Task list |
1/ Sum up the passage below on G. lamblia and its treatment in two sentences.
2/ Write what comes next in the passage below on G. lamblia and its treatment, starting after its final sentence.

Text for analysis |
============================================================
G. lamblia is a widespread fecal–oral parasite of the small intestine that is one of the leading causes of diarrhea in humans and animals around the world [15]. Probiotics may prevent G. lamblia infection through a variety of mechanisms, including competition for limited adhesion sites, competition for nutrients that G. lamblia would otherwise consume, stimulation of the host immune response, and the production of substances that may inhibit G. lamblia [16, 17]. Probiotic substances, mostly generated from Lactobacilli, have been shown to have anti-G. lamblia action [17]. Plants that are used to treat gastrointestinal disorders including diarrhea and dysentery have increased the potential for new alternative therapies [18]. The anti-giardiasis effect of four regimens was tested in experimentally infected hamsters. Assessment of anti-giardial activity of each treatment model was conducted by performing parasitological examination by evaluating the number of cysts, as well as histopathological examination by evaluating the mucosal integrity and submucosal cellular infiltrates in duodenal biopsies.
============================================================
Entries provided |

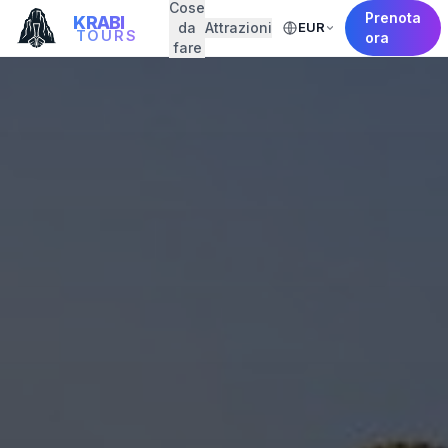
Cose
Prenota
KRABI
da
Attrazioni
EUR
TOURS
ora
fare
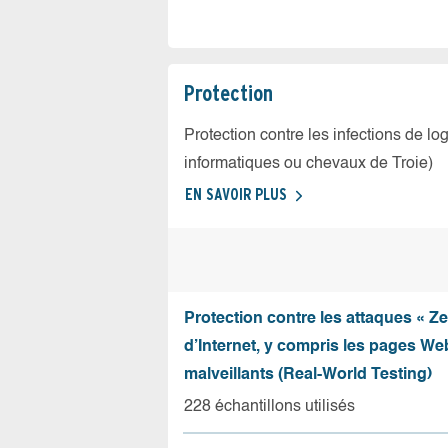
Protection
Protection contre les infections de log
informatiques ou chevaux de Troie)
EN SAVOIR PLUS
Protection contre les attaques « Z
d’Internet, y compris les pages Web
malveillants (Real-World Testing)
228 échantillons utilisés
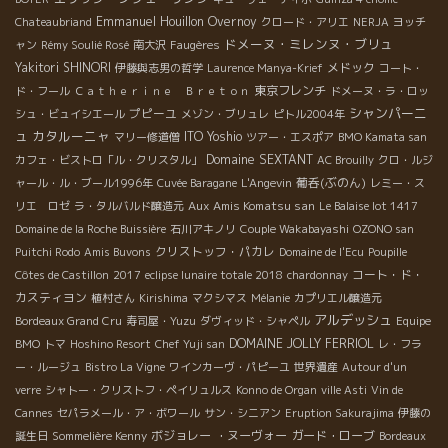
Emmanuel Houillon Overnoy
Chateaubriand
クロード・アリエ
NERJA
ヨッチ
ドメーヌ・ミレンヌ・ブリュ
ャン
Rémy Soulié Rosé
南大沢
Faugères
Yakitori SHINORI
メドック
伊藤與志男の哲学
Laurence Manya-Krief
コート・
東京フレンチ
ド・フール
Ｃａｔｈｅｒｉｎｅ Ｂｒｅｔｏｎ
ドメーヌ・ラ・ロッ
シャンパーニ
プピーユ
シュ・ビュイシエール
メゾン・ブリュレ
ピトル2004年
ュ
カタルーニャ
ITO Yoshio
マリー修道僧
ツアー・エスポア
BMO Kamata san
Domaine SEXTANT
カフェ・ビストロ「ル・クリスタル」
AC Brouilly
クロ・ルジ
葡呑(ぶのん)
ャール・ル・ブール1996年
Cuvée Baragane
L'Angevin
レミー・ス
Aux Amis Komatsu san
リエ ロゼ
ラ・タルバルド醸造元
Le Balaise lot 1417
Domaine de la Roche Buissière
石川アキノリ
Couple Wakabayashi
OZONO san
クリストッフ・パカレ
Puitchi Rodo
Amis Buvons
Domaine de l'Ecu
Poupille
コート・ド・
Côtes de Castillon
2017
eclipse lunaire totale 2018
chardonnay
カスティヨン
植村さん
Kirishima
マクシマス
Mélanie
カプリエル醸造元
アルデッシュ
Bordeaux Grand Cru
寿司屋・Yuzu
ダヴィッド・シャペル
Equipe
DOMAINE JOLLY FERRIOL
BMO
トマ
Hoshino Resort
Chef Yuji san
レ・フラ
ー・ルージュ
Bistro La Vigne
ワインカーヴ・パピーユ
世界遺産
Autour d'un
verre
シャトー・クリストフ・ペイリュルス
Konno de Organ
ville Asti
Vin de
Cannes
セパラメール・ア・ボワール
サン・シニアン
Eruption Sakurajima
伊藤の
ボジョレー ・ヌーヴォー
ガード・ローブ
誕生日
Sommelière Kenny
Bordeaux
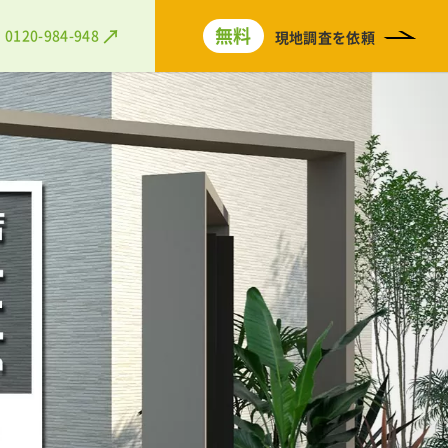
無料
0120-984-948
現地調査を依頼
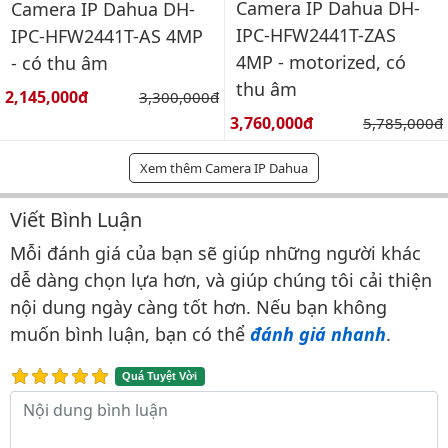
Camera IP Dahua DH-
Camera IP Dahua DH-
IPC-HFW2441T-ZAS
IPC-HFW2441T-AS 4MP
4MP - motorized, có
- có thu âm
thu âm
Giá bán:
2,145,000đ
Giá gốc:
3,300,000đ
Giá bán:
3,760,000đ
Giá gốc:
5,785,000đ
Xem thêm Camera IP Dahua
Viết Bình Luận
Bình luận & Đánh giá
Mỗi đánh giá của bạn sẽ giúp những người khác
dễ dàng chọn lựa hơn, và giúp chúng tôi cải thiện
nội dung ngày càng tốt hơn. Nếu bạn không
muốn bình luận, bạn có thể
đánh giá nhanh
.
Quá Tuyệt Vời
Nội dung bình luận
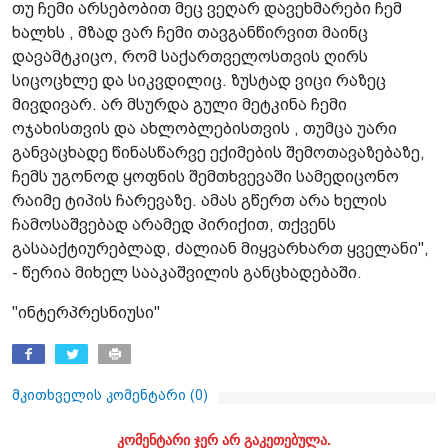
თუ ჩემი არსებობით მეც ვეღარ დავეხმარები ჩემ
ხალხს , მზად ვარ ჩემი თავგანწირვით მაინც
დავამტკიცო, რომ საქართველოსთვის ღირს
სიცოცხლე და სიკვდილიც. ზუსტად ვიცი რაზეც
მივდივარ. არ მსურდა გული მეტკინა ჩემი
ოჯახისთვის და ახლობლებისთვის , თუმცა უარი
განვაცხადე წინასწარვე ექიმების შემოთავაზებაზე,
ჩემს უგონოდ ყოფნის შემთხვევაში სამედიცონო
რაიმე ტიპის ჩარევაზე. ამას გწერთ არა ხელის
ჩამოსაშვებად არამედ პირიქით, თქვენს
გასააქტიურებლად, ძალიან მიყვარხართ ყველანი",
- წერია მიხელ სააკაშვილის განცხადებაში.
"ინტერპრესნიუსი"
მკითხველის კომენტარი (
0
)
კომენტარი ჯერ არ გაკეთებულა.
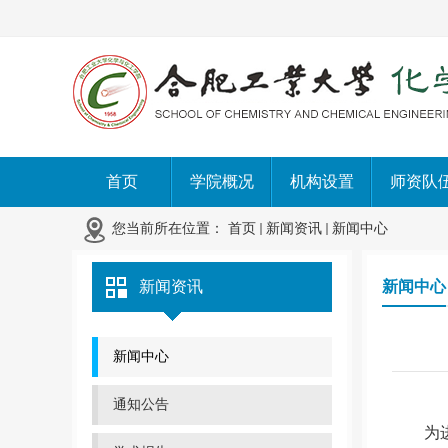
首页
学院概况
机构设置
师资队
您当前所在位置：
首页
新闻资讯
新闻中心
新闻资讯
新闻中心
新闻中心
通知公告
为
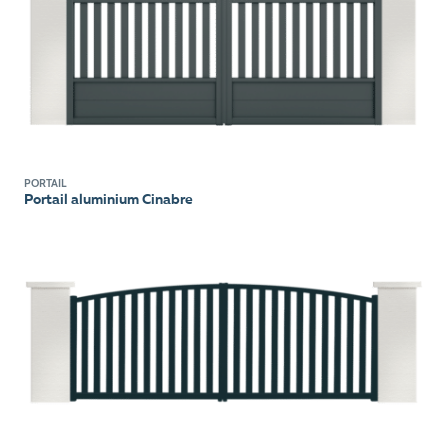
PORTAIL
Portail aluminium Cinabre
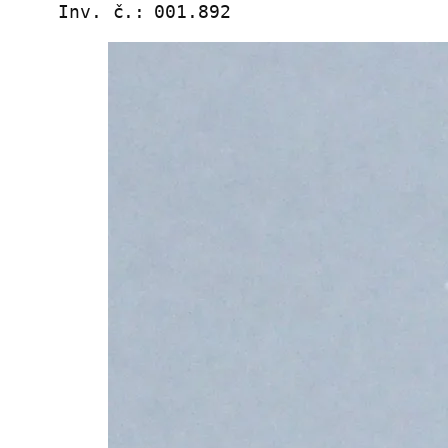
Inv. č.:
001.892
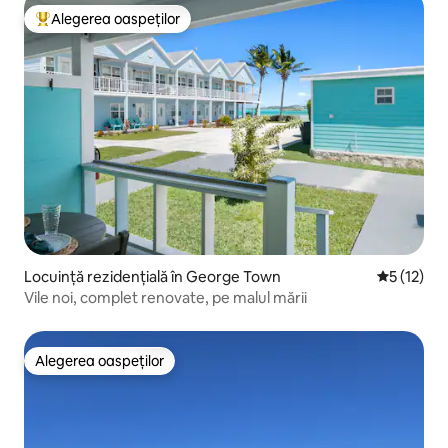
Alegerea oaspeților
Locuință din topul categoriei Alegerea oaspeților
Locuință rezidențială în George Town
Scor mediu
5 (12)
Vile noi, complet renovate, pe malul mării
Alegerea oaspeților
Alegerea oaspeților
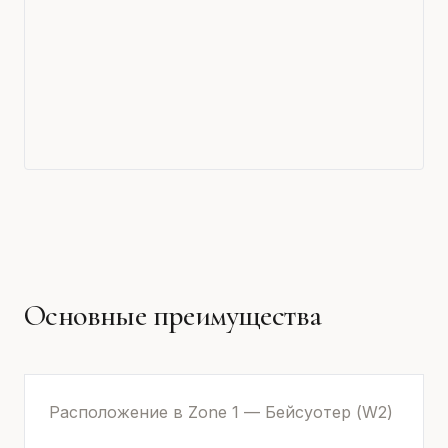
Основные преимущества
Расположение в Zone 1 — Бейсуотер (W2)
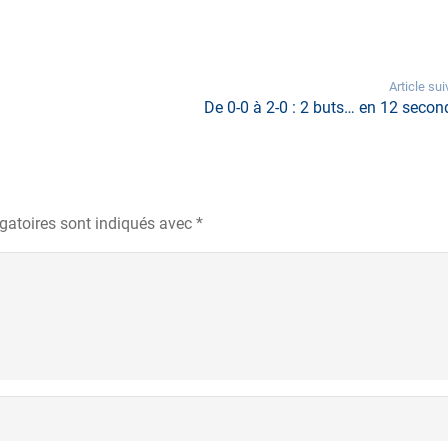
Article sui
De 0-0 à 2-0 : 2 buts… en 12 secon
gatoires sont indiqués avec
*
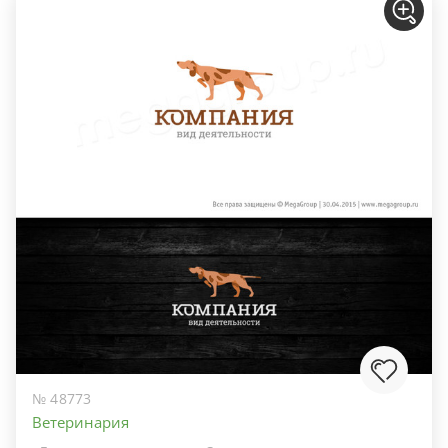
№ 48773
Ветеринария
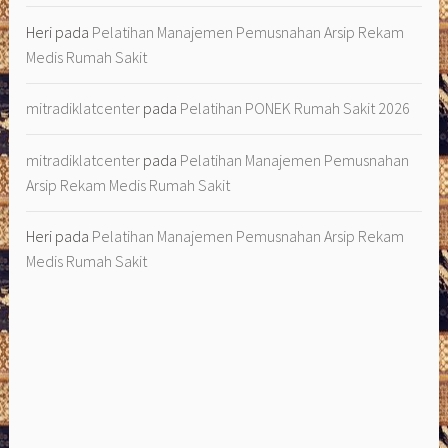
Heri
pada
Pelatihan Manajemen Pemusnahan Arsip Rekam
Medis Rumah Sakit
mitradiklatcenter
pada
Pelatihan PONEK Rumah Sakit 2026
mitradiklatcenter
pada
Pelatihan Manajemen Pemusnahan
Arsip Rekam Medis Rumah Sakit
Heri
pada
Pelatihan Manajemen Pemusnahan Arsip Rekam
Medis Rumah Sakit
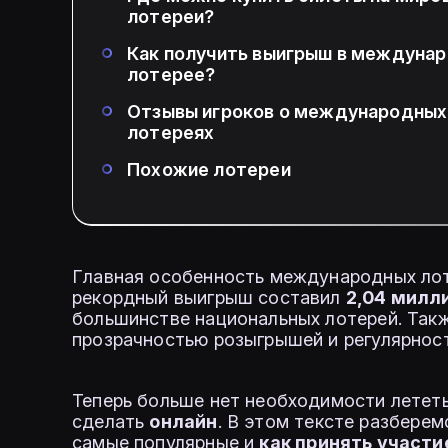
лотереи?
Как получить выигрыш в междуна
лотерее?
Отзывы игроков о международных
лотереях
Похожие лотереи
Главная особенность международных л
рекордный выигрыш составил
2,04 милл
большинстве национальных лотерей. Так
прозрачностью розыгрышей и регулярнос
Теперь больше нет необходимости лететь
сделать
онлайн
. В этом тексте разберем
самые популярные и
как принять участи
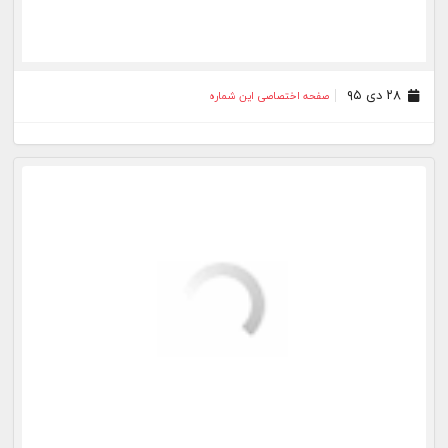
۰۱ دی ۹۵
صفحه اختصاصی این شماره
۳۰ آذر ۹۵
صفحه اختصاصی این شماره
۲۹ آذر ۹۵
صفحه اختصاصی این شماره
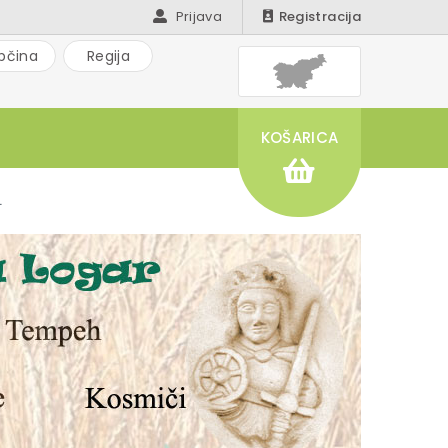
Prijava
Registracija
bčina
Regija
KOŠARICA
L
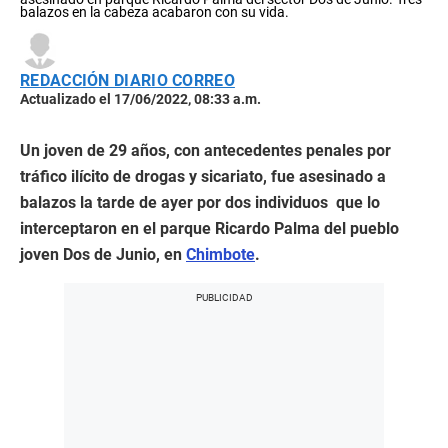
balazos en la cabeza acabaron con su vida.
REDACCIÓN DIARIO CORREO
Actualizado el 17/06/2022, 08:33 a.m.
Un joven de 29 años, con antecedentes penales por
tráfico ilícito de drogas y sicariato, fue asesinado a
balazos la tarde de ayer por dos individuos que lo
interceptaron en el parque Ricardo Palma del pueblo
joven Dos de Junio, en
Chimbote
.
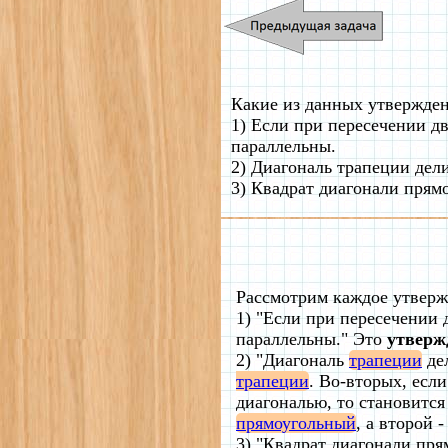
Какие из данных утвержде
1) Если при пересечении д
параллельны.
2) Диагональ трапеции дели
3) Квадрат диагонали прям
Рассмотрим каждое утверж
1) "Если при пересечении
параллельны." Это
утверж
2) "Диагональ
трапеции
дел
трапеции
.
Во-вторых, если
диагональю, то становится
прямоугольный
, а второй 
3) "Квадрат диагонали пря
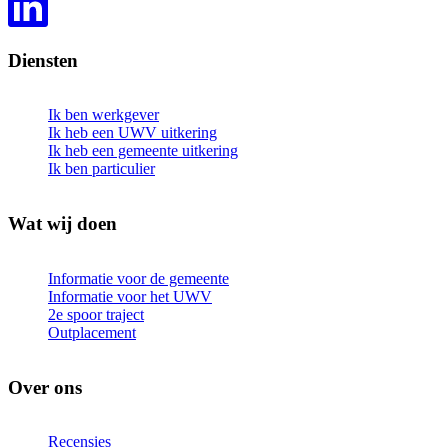
Diensten
Ik ben werkgever
Ik heb een UWV uitkering
Ik heb een gemeente uitkering
Ik ben particulier
Wat wij doen
Informatie voor de gemeente
Informatie voor het UWV
2e spoor traject
Outplacement
Over ons
Recensies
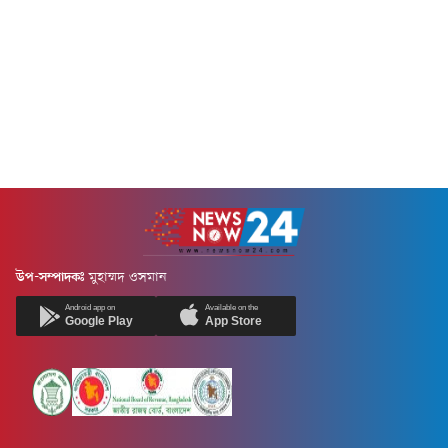
পানি সংকটে ব্যাহত হচ্ছে তাদের
তথ্য...
স্বাভাবিক কার্যক্রম। এছাড়া, সরকার
সমস্যাটি সমাধানে কার্যকর
উদ্যোগ...
উপ-সম্পাদকঃ
মুহাম্মদ ওসমান
Android app on
Available on the
Google Play
App Store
============================================================
Outputs in order |
1/ G. lamblia is a widespread fecal–oral parasite of the small intestine and one of the leading causes of diarrhea in humans and animals worldwide. Probiotics, mostly generated from Lactobacilli, may prevent infection by competing for adhesion sites and nutrients, stimulating the host immune response and producing inhibitory substances, and four regimens were tested in experimentally infected hamsters by counting cysts and examining duodenal biopsies for mucosal integrity and submucosal cellular infiltrates.

2/
In our study, probiotic Lactobacillus caused a significant reduction in the number of G. lamblia cysts, possibly due to its anti-giardial effect via the production of antimicrobial compounds and competition for nutrients, as well as interfering with G. lamblia trophozoite attachment to the mucosa. It also confers host health benefits by enhancing innate and adaptive immune responses [19]. Lactobacillus johnsonii La1, Lactobacillus casei MTCC1423, and Lactobacillus rhamnosus GG (LGG), for example, have been demonstrated to exhibit anti-giardial characteristics by inhibiting the development of trophozoites and lowering the severity of infection in different mouse models [20].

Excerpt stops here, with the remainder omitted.